*WHAT TO PRODUCE*:
Output only the lines below from the one holding "[170,595,240,609] kaikkien ->" down to the one holding "[796,511,805,519] [65,532,161,546] z", both end lines included and every picture dropped.

Collected data entries

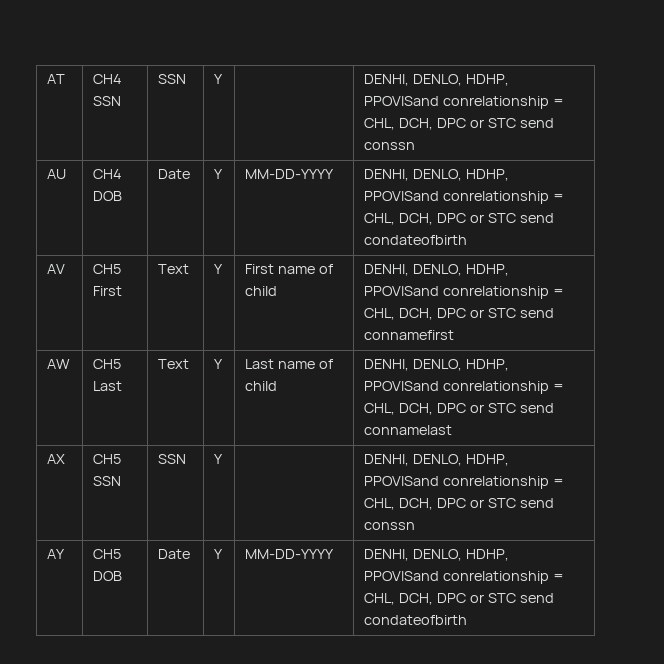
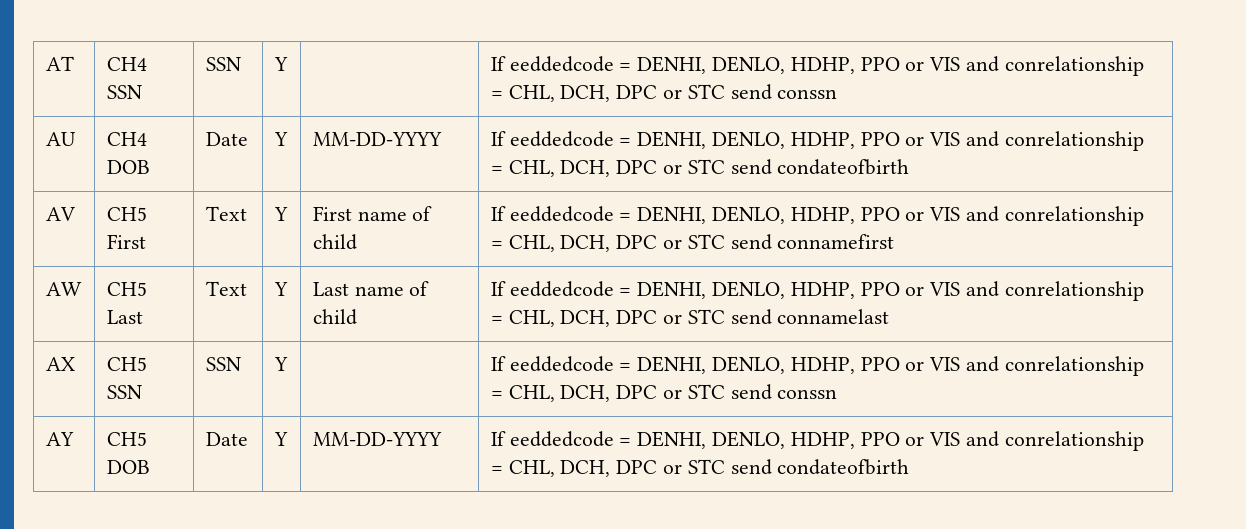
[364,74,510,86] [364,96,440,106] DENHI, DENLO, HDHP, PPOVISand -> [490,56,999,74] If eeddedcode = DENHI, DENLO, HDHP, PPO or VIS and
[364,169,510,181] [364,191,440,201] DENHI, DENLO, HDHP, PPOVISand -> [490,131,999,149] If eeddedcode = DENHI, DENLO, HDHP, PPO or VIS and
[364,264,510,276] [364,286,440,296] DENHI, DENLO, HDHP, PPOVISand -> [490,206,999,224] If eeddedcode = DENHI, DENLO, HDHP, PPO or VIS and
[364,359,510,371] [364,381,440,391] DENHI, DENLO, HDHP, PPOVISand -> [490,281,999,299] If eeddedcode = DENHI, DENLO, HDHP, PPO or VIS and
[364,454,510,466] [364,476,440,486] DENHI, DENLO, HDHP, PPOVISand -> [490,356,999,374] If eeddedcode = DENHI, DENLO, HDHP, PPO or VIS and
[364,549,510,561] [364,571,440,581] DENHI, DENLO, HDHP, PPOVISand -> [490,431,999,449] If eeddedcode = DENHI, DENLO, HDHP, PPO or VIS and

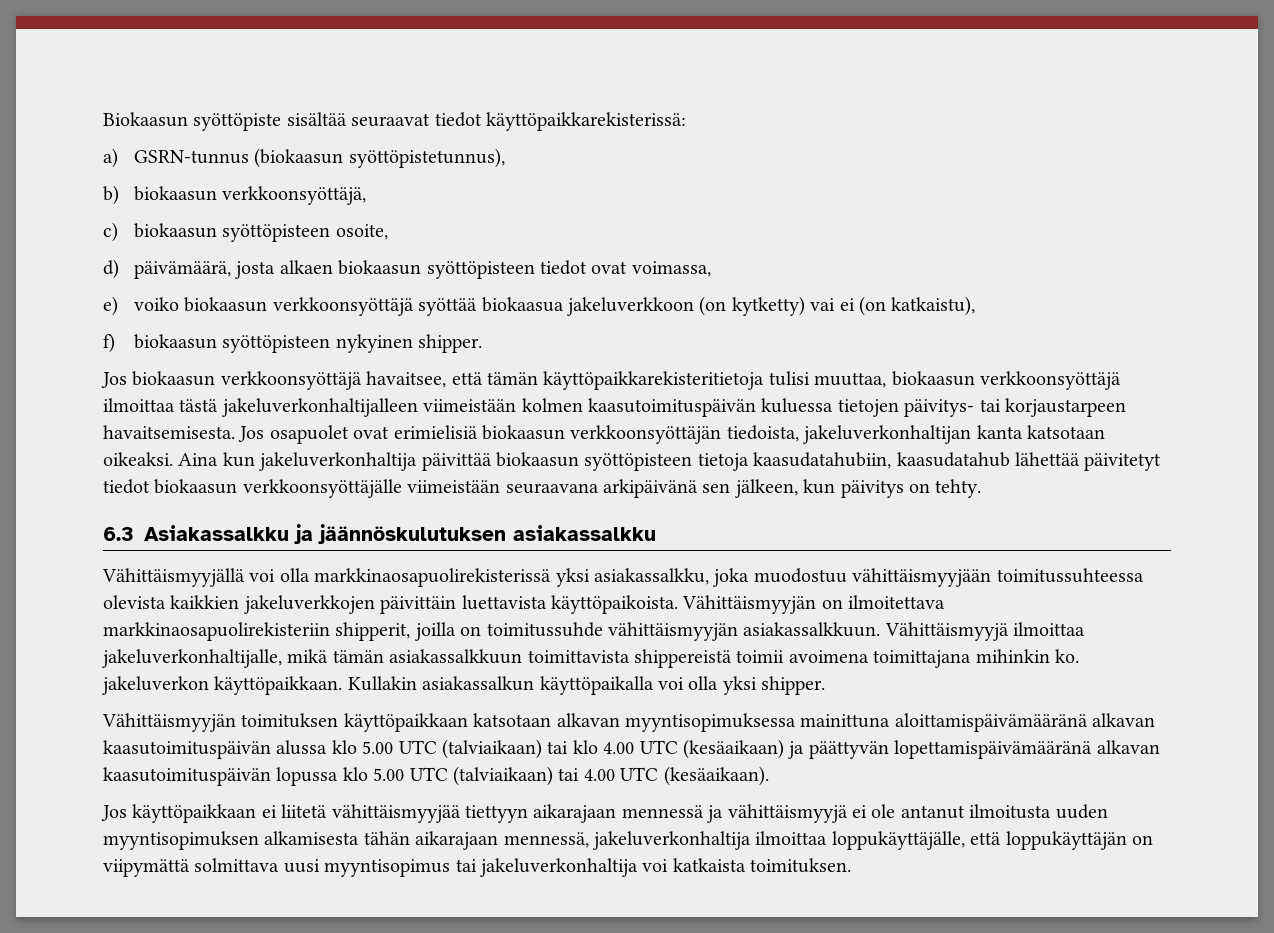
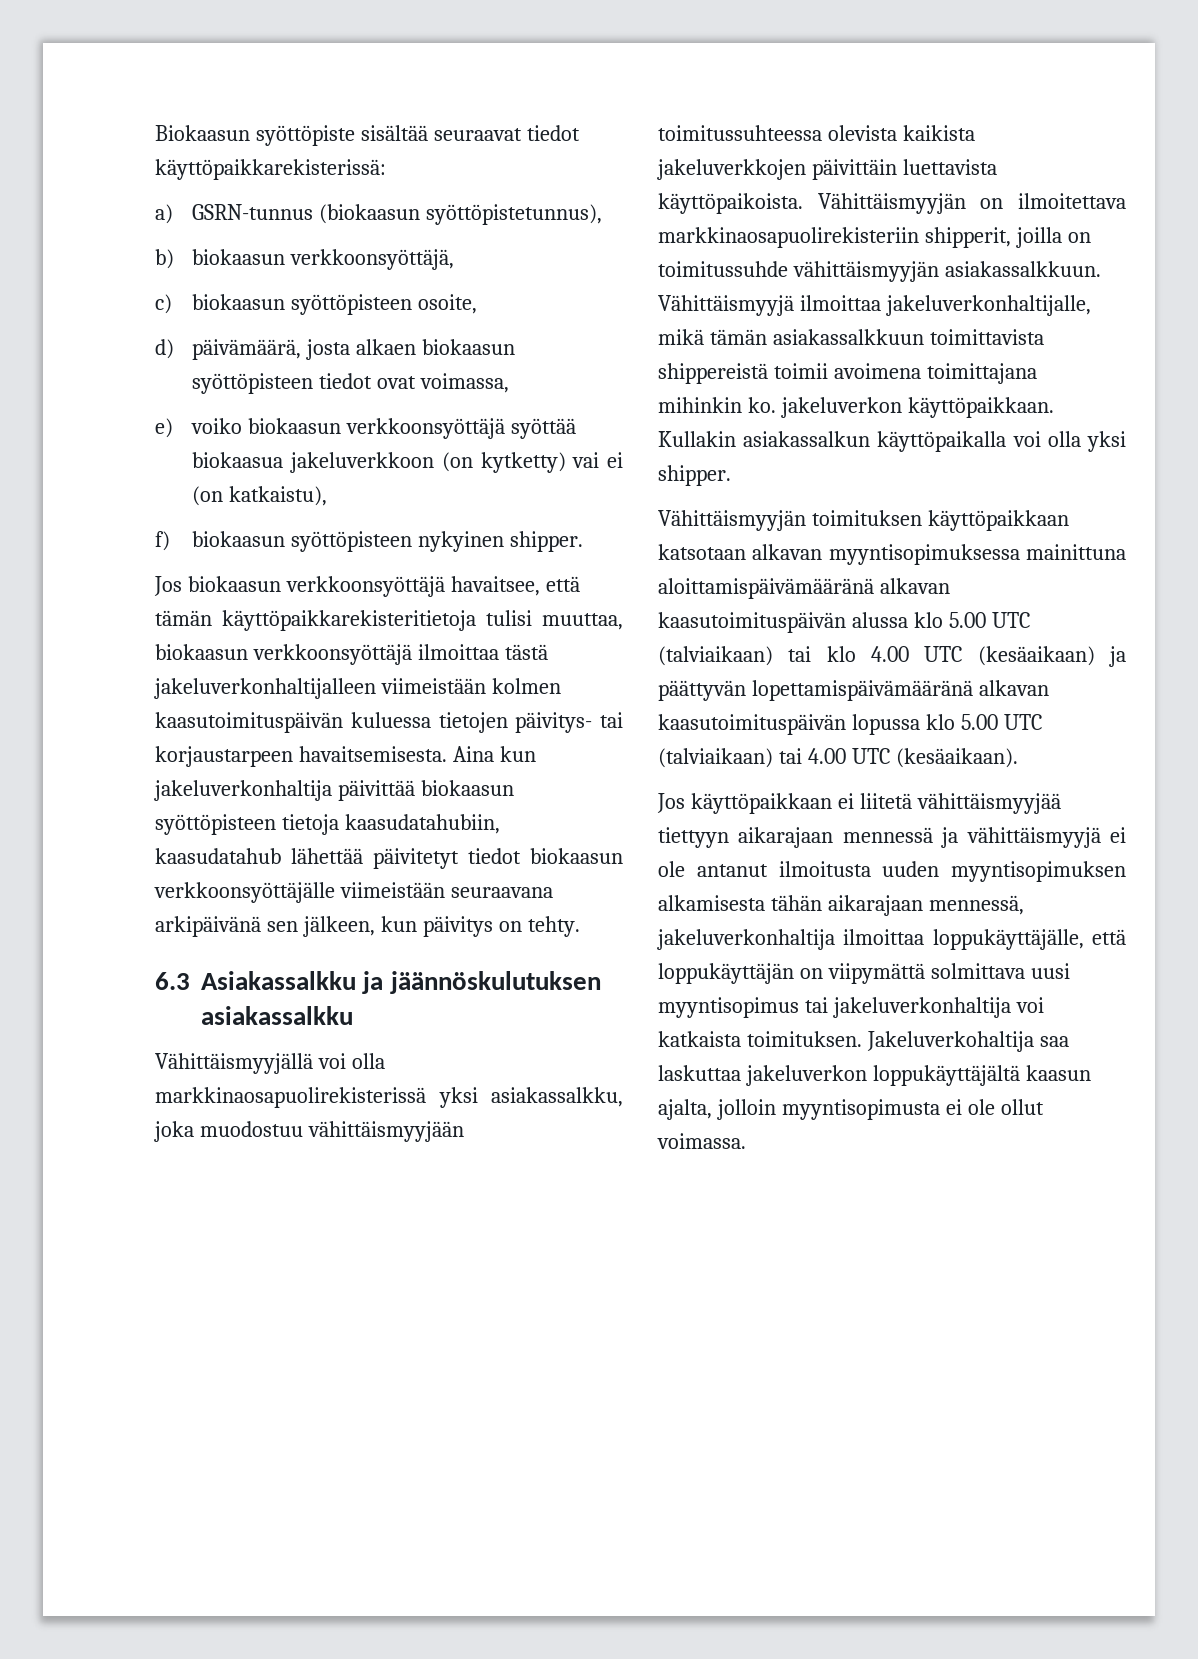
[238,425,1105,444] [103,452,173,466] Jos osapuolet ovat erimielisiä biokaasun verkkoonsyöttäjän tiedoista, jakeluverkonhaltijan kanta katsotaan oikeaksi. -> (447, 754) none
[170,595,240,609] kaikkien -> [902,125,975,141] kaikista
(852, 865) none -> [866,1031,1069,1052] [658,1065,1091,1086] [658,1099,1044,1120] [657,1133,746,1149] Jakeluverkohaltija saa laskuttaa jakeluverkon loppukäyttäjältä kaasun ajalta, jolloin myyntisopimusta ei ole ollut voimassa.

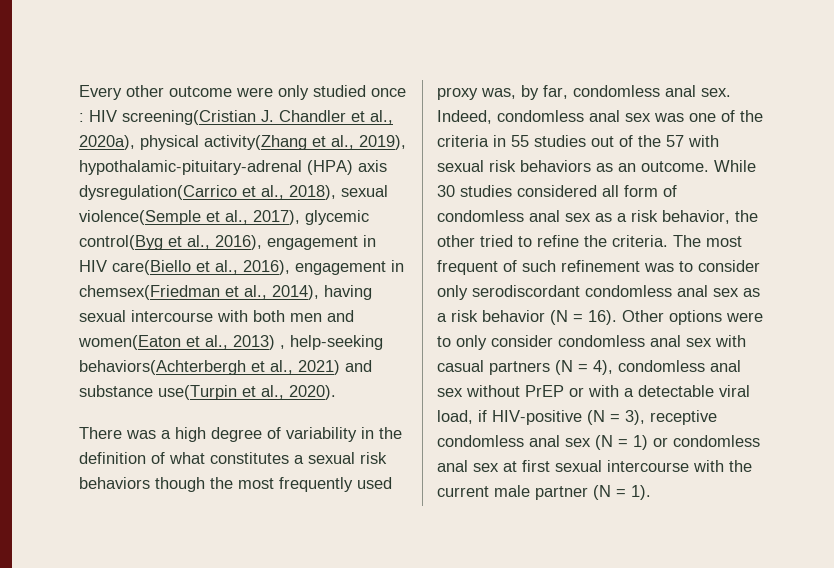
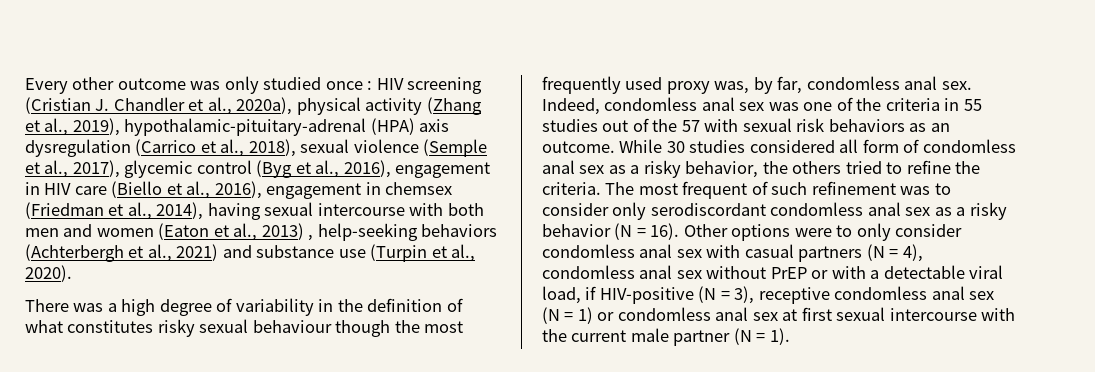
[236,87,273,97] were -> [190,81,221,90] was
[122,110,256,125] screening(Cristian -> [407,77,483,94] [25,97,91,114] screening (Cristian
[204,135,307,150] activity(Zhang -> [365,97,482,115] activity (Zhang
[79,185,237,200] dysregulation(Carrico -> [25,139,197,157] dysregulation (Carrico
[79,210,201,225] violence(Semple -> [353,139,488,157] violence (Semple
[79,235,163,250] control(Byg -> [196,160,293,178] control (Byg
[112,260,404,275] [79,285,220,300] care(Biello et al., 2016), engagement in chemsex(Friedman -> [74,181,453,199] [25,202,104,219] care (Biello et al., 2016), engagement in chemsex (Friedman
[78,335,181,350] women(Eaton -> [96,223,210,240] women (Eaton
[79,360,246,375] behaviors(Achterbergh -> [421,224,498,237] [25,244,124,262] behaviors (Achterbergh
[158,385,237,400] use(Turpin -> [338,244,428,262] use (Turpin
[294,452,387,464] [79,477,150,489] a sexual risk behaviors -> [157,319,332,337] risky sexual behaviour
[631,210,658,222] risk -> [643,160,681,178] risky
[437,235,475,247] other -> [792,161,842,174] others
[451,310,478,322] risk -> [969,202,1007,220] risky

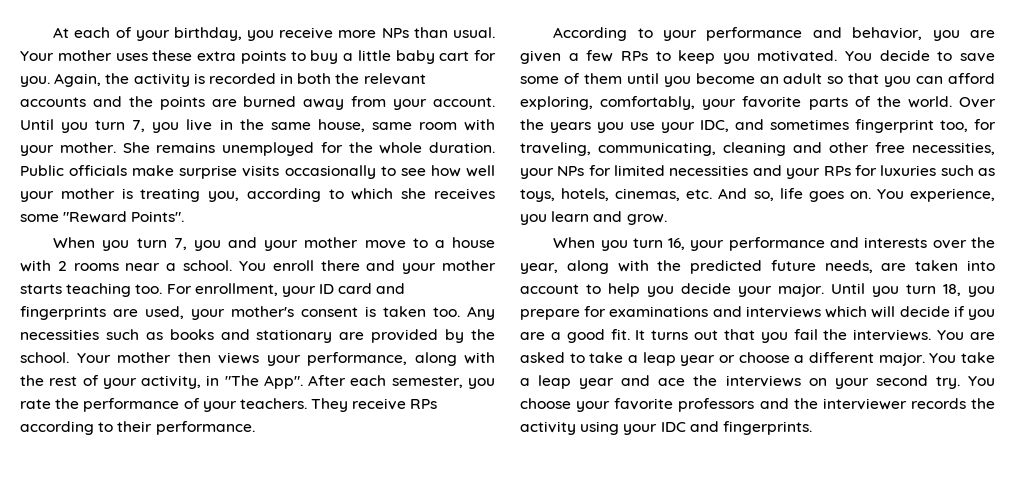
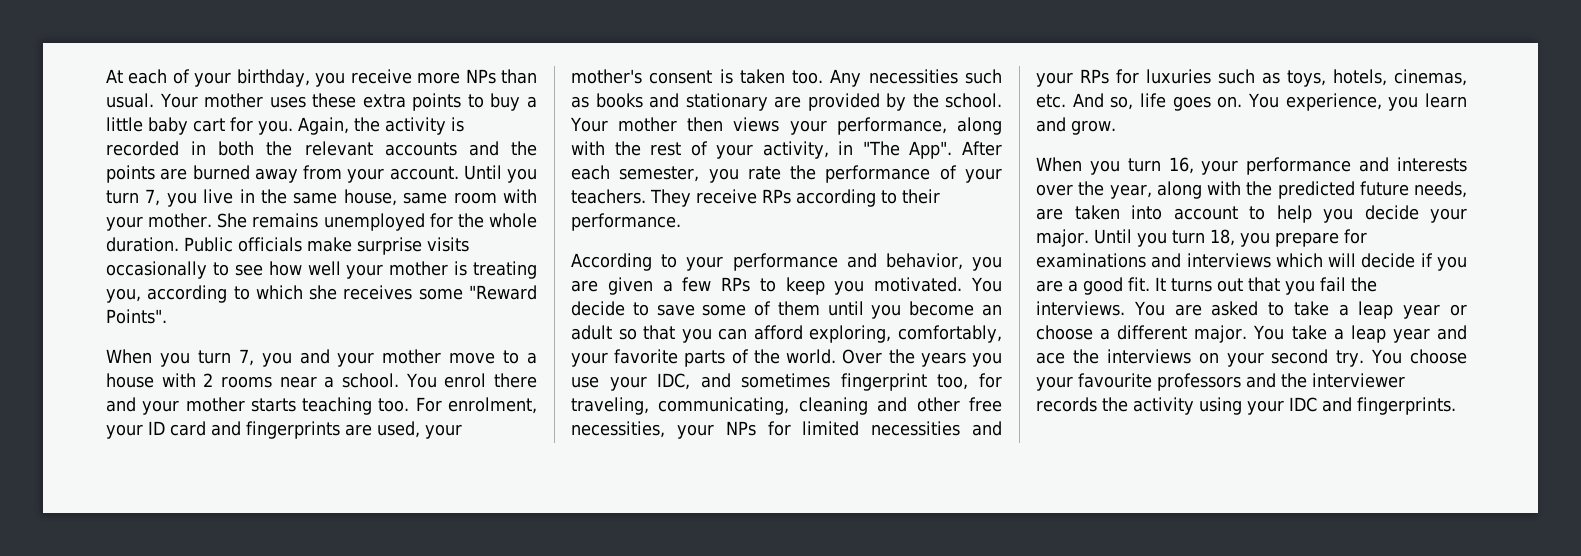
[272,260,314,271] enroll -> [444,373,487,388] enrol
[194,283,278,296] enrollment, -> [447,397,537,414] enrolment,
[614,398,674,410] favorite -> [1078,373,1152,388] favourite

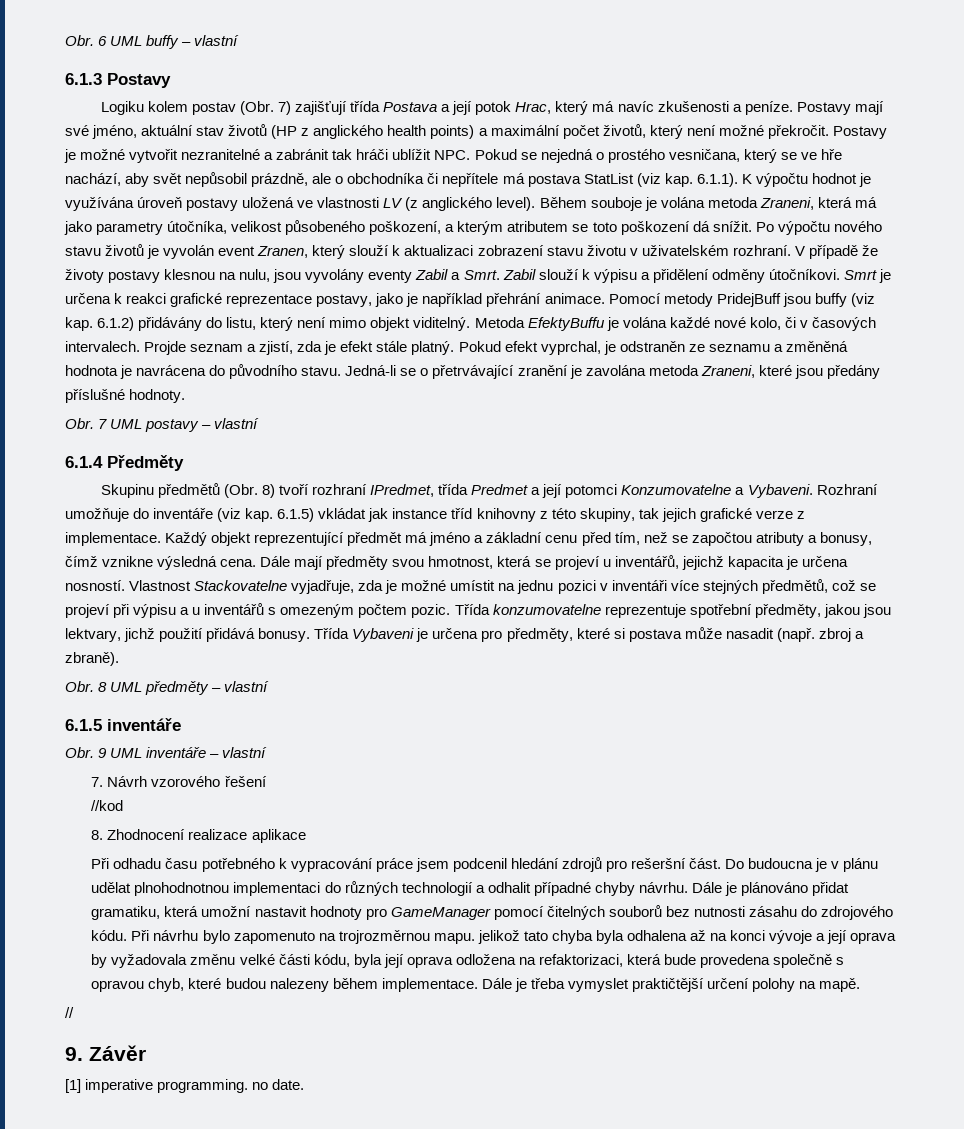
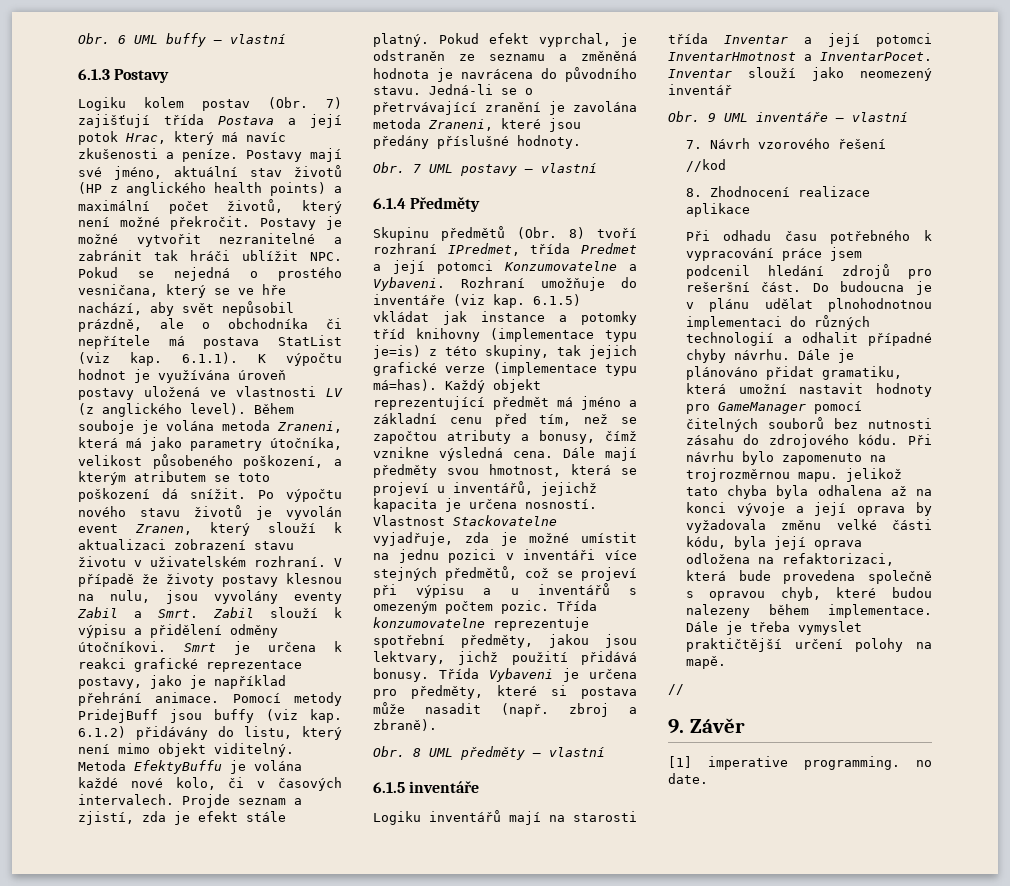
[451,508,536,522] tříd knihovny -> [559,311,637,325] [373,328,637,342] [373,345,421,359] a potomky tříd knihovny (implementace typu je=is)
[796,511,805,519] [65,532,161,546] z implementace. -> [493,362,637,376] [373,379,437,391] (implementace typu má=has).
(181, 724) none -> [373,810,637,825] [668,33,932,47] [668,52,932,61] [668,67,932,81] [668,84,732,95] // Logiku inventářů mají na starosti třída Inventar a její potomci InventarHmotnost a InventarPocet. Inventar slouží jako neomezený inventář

*SOLUTION TO THIS PROBLEM*:
[170,595,240,609] kaikkien -> [902,125,975,141] kaikista
(852, 865) none -> [866,1031,1069,1052] [658,1065,1091,1086] [658,1099,1044,1120] [657,1133,746,1149] Jakeluverkohaltija saa laskuttaa jakeluverkon loppukäyttäjältä kaasun ajalta, jolloin myyntisopimusta ei ole ollut voimassa.

[236,87,273,97] were -> [190,81,221,90] was
[122,110,256,125] screening(Cristian -> [407,77,483,94] [25,97,91,114] screening (Cristian
[204,135,307,150] activity(Zhang -> [365,97,482,115] activity (Zhang
[79,185,237,200] dysregulation(Carrico -> [25,139,197,157] dysregulation (Carrico
[79,210,201,225] violence(Semple -> [353,139,488,157] violence (Semple
[79,235,163,250] control(Byg -> [196,160,293,178] control (Byg
[112,260,404,275] [79,285,220,300] care(Biello et al., 2016), engagement in chemsex(Friedman -> [74,181,453,199] [25,202,104,219] care (Biello et al., 2016), engagement in chemsex (Friedman
[78,335,181,350] women(Eaton -> [96,223,210,240] women (Eaton
[79,360,246,375] behaviors(Achterbergh -> [421,224,498,237] [25,244,124,262] behaviors (Achterbergh
[158,385,237,400] use(Turpin -> [338,244,428,262] use (Turpin
[294,452,387,464] [79,477,150,489] a sexual risk behaviors -> [157,319,332,337] risky sexual behaviour
[631,210,658,222] risk -> [643,160,681,178] risky
[437,235,475,247] other -> [792,161,842,174] others
[451,310,478,322] risk -> [969,202,1007,220] risky

[272,260,314,271] enroll -> [444,373,487,388] enrol
[194,283,278,296] enrollment, -> [447,397,537,414] enrolment,
[614,398,674,410] favorite -> [1078,373,1152,388] favourite

[451,508,536,522] tříd knihovny -> [559,311,637,325] [373,328,637,342] [373,345,421,359] a potomky tříd knihovny (implementace typu je=is)
[796,511,805,519] [65,532,161,546] z implementace. -> [493,362,637,376] [373,379,437,391] (implementace typu má=has).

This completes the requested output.